The dailies sure got excited on Wednesday. The story posted online at the Sun-Times was headlined "Alleged Burge victim target of federal probe / City drops bombshell at hearing." And in the online Tribune: "City reveals federal probe of freed Death Row inmate / Hobley under investigation in 1987 fatal fire as lawsuit against Chicago lingers."
What the Tribune called a "bizarre twist" came as the City Council's Finance Committee decided to table for two weeks discussion of the settlement being negotiated between Chicago and three former Death Row inmates exonerated by Governor Ryan on grounds their confessions were false and tortured out of them. The three -- Madison Hobley is one -- then sued the city. The plaintiffs thought they had a $14.8 million deal months ago, but the city never presented it to the City Council for approval. Some furious aldermen intended to speak up Wednesday and demand the city stop paying private attorneys millions of dollars to handle the suits and just pay the money.
But Alderman Ed Smith asked for a postponement. And corporation counsel Mara Georges suggested that one reason the city's been moving slowly is that the feds are taking a second look at the 1987 fire for which Hobley was convicted of murder. Said the Tribune: "Georges released a letter from the No. 2 official in the U.S. attorney's office [saying] that the Justice Department [is] investigating the events surrounding the fire that killed seven people."
Both papers bit, posting stories that don't make any sense. U.S. attorney Patrick Fitzgerald has been begged by lawyers and other partisans of the former inmates to find a way to get around the statute of limitations and prosecute Jon Burge, the disgraced former police commander who was tossed off the force for misconduct in 1993, and men under him named as abusers in the accounts of dozens of former suspects. Why would Fitzgerald reopen a 21-year-old case against a torture victim in which no apparent federal crime was committed and in which double jeopardy is an obvious barrier?

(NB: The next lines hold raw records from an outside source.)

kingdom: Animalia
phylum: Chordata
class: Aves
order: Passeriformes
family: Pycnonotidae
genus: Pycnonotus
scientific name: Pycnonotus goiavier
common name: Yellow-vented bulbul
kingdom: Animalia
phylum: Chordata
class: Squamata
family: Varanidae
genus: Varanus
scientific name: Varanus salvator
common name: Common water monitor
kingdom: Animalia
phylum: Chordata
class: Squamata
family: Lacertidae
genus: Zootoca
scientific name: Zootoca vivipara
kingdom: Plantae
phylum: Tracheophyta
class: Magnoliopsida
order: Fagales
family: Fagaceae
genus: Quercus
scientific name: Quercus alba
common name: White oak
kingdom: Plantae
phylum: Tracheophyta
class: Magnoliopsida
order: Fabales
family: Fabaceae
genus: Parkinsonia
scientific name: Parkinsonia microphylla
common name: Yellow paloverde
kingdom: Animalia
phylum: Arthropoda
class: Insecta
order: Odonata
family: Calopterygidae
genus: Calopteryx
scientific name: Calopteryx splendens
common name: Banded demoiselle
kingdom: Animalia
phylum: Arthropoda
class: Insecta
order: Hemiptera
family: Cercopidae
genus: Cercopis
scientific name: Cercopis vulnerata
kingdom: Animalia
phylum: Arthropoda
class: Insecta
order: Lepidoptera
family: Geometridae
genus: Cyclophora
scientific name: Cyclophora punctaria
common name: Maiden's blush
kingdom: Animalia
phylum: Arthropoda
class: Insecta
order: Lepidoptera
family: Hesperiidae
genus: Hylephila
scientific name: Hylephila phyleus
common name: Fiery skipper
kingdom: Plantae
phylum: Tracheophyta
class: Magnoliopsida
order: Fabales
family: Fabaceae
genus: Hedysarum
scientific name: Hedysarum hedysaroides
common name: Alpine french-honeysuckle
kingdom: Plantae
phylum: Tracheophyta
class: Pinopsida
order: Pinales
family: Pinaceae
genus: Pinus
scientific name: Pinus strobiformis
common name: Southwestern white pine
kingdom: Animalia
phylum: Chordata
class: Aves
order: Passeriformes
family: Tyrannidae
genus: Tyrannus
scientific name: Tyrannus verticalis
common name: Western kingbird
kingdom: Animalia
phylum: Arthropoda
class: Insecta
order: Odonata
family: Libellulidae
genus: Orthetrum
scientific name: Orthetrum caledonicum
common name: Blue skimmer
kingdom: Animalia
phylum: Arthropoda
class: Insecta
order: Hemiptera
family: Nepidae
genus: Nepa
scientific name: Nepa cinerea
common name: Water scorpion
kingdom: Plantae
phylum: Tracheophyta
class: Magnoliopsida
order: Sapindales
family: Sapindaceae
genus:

Sure, Fitzgerald might be looking at that arson fire and the police work surrounding it. But not because his quarry is Hobley. That letter Georges spoke of was written by first assistant U.S. attorney Gary Shapiro, and I understand that Hobley's name doesn't even appear in it. Some angry aldermen have wondered for some time if they were getting a straight story from Georges, and there's obviously more to this one. For background, read John Conroy's latest posting on this page. It's unusual for the press to be so credulous.